Disruption is Now a Structural Condition

"What has changed is not just the frequency of disruption, but the financial exposure tied to it," said Patrik Berglund Xeneta, CEO.

As procurement leaders continue to address supply chain instability due to several factors, including geopolitical issues, shifting trade routes, and cost volatility, a new report 2026 Freight Report from Xeneta, an ocean and air freight solutions company, concludes that these conditions are no longer exceptions — they are structural conditions shaping procurement performance.

"What has changed is not just the frequency of disruption,
but the financial exposure tied to it," said Patrik Berglund, CEO, Xeneta, 

The survey, based on insights from 450 procurement and supply chain leaders, reported the following key findings:

7 in 10 organizations faced significant disruption in the past year. with 24% citing geopolitical instability as a major driver

83–89% say their strategies are effective — yet disruption-related spend is up 11% year-over-year

44% cite a shortage of digital skills as a key barrier

62% are actively looking to modernize procurement

Respondents were asked which of the following negative impacts their organization experienced when facing disruption to its procurement in the last 12 months.
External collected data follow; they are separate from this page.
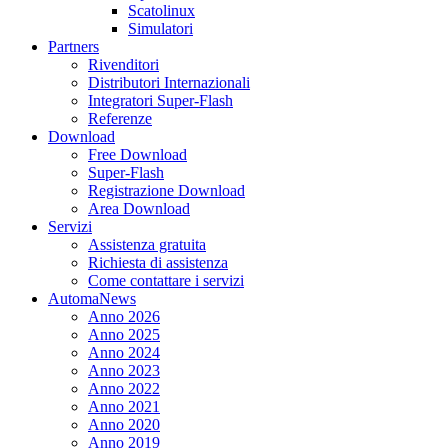
Scatolinux
Simulatori
Partners
Rivenditori
Distributori Internazionali
Integratori Super-Flash
Referenze
Download
Free Download
Super-Flash
Registrazione Download
Area Download
Servizi
Assistenza gratuita
Richiesta di assistenza
Come contattare i servizi
AutomaNews
Anno 2026
Anno 2025
Anno 2024
Anno 2023
Anno 2022
Anno 2021
Anno 2020
Anno 2019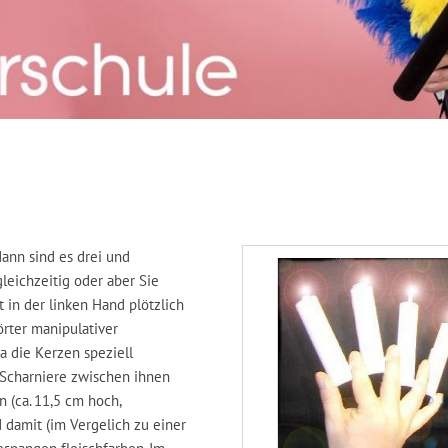
ann sind es drei und
leichzeitig oder aber Sie
 in der linken Hand plötzlich
rter manipulativer
da die Kerzen speziell
 Scharniere zwischen ihnen
n (ca. 11,5 cm hoch,
d damit (im Vergelich zu einer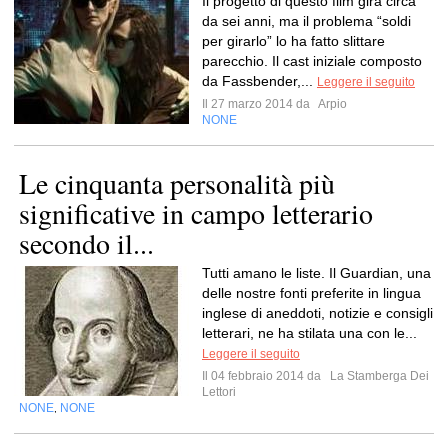
Il progetto di questo film gira circa
da sei anni, ma il problema “soldi
per girarlo” lo ha fatto slittare
parecchio. Il cast iniziale composto
da Fassbender,...
Leggere il seguito
Il 27 marzo 2014 da
Arpio
NONE
Le cinquanta personalità più
significative in campo letterario
secondo il...
Tutti amano le liste. Il Guardian, una
delle nostre fonti preferite in lingua
inglese di aneddoti, notizie e consigli
letterari, ne ha stilata una con le...
Leggere il seguito
Il 04 febbraio 2014 da
La Stamberga Dei
Lettori
NONE
NONE
,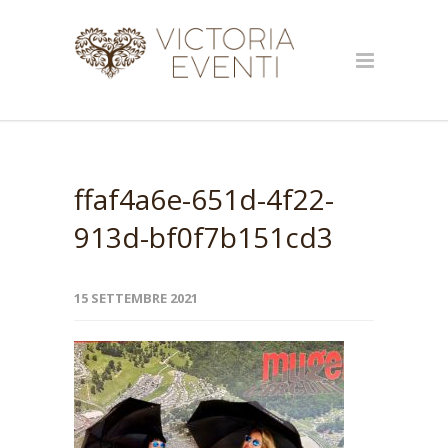
ffaf4a6e-651d-4f22-
913d-bf0f7b151cd3
15 SETTEMBRE 2021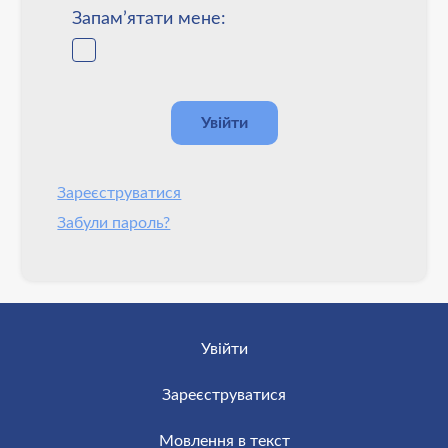
Запам’ятати мене:
Зареєструватися
Забули пароль?
Увійти
Зареєструватися
Мовлення в текст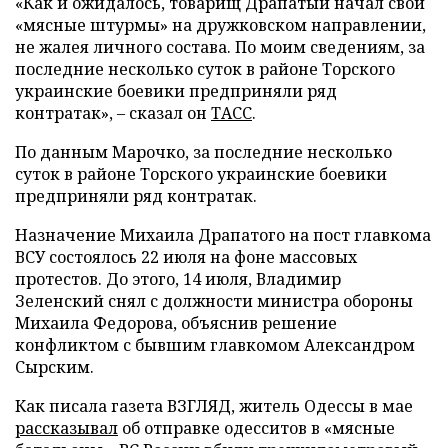
«Как и ожидалось, товарищ Драпатый начал свои
«мясные штурмы» на дружковском направлении,
не жалея личного состава. По моим сведениям, за
последние несколько суток в районе Торского
украинские боевики предприняли ряд
контратак», – сказал он
ТАСС
.
По данным Марочко, за последние несколько
суток в районе Торского украинские боевики
предприняли ряд контратак.
Назначение Михаила Драпатого на пост главкома
ВСУ состоялось 22 июля на фоне массовых
протестов. До этого, 14 июля, Владимир
Зеленский снял с должности министра обороны
Михаила Федорова, объяснив решение
конфликтом с бывшим главкомом Александром
Сырским.
Как писала газета ВЗГЛЯД, житель Одессы в мае
рассказывал
об отправке одесситов в «мясные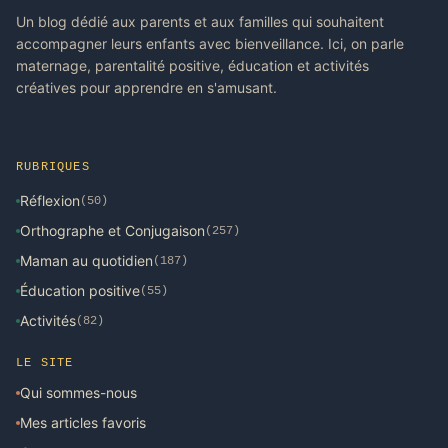
Un blog dédié aux parents et aux familles qui souhaitent
accompagner leurs enfants avec bienveillance. Ici, on parle
maternage, parentalité positive, éducation et activités
créatives pour apprendre en s'amusant.
RUBRIQUES
Réflexion
(50)
Orthographe et Conjugaison
(257)
Maman au quotidien
(187)
Éducation positive
(55)
Activités
(82)
LE SITE
Qui sommes-nous
Mes articles favoris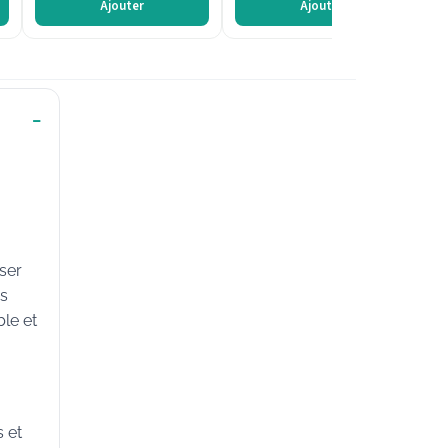
Ajouter
Ajouter
iser
es
ble et
 et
Missed opportunities due to lack of market or capacity visibility --34%

Increased budget buffers or contingency spend to offset unpredictability  --24%

Damage to supplier, carrier, or customer relationships   --34%

Forced into last-minute model shifts (e.g., ocean to air) at inflated costs –33%

Stockouts, production delays, or missed customer delivery deadlines –32%

Poor timing of tenders, rate reviews, or logistics planning –26%

Overpaying for freight compared to market—26%

Negative impact on sustainability goals –26%

No tangible impacts due to disruption—4%

 Moves to Make Before Your Next Negotiation

The  report offers four recommendations for procurement teams looking to turn the research findings into action:

  1. Establish a market baseline before the next tender. Internal data tells you what you paid. External benchmarks tell you whether what you paid was right. Without that context, you're negotiating without a reference point.
  2. Move from annual to continuous procurement. Spot market exposure and surcharge volatility mean the market moves faster than a once-a-year tender cycle can capture. Building a rhythm of regular market monitoring — watching contracted rates, spot rates, and surcharge movements in parallel — gives teams the agility to adjust mid-cycle rather than absorb the cost at year-end.
  3. Align procurement and finance on a single view. When teams are working from different data sets, decisions slow down and costs get attributed inconsistently. A shared view of rates, performance, and cost creates the common language needed to respond to disruption quickly — and to justify decisions to leadership.
  4. Build carrier scorecards that go beyond price. How a carrier behaves under pressure — communication quality, pricing transparency during disruption, reliability when capacity is tight — matters as much as their standard rates. That behaviour should inform future sourcing decisions, not just the contract terms at signing.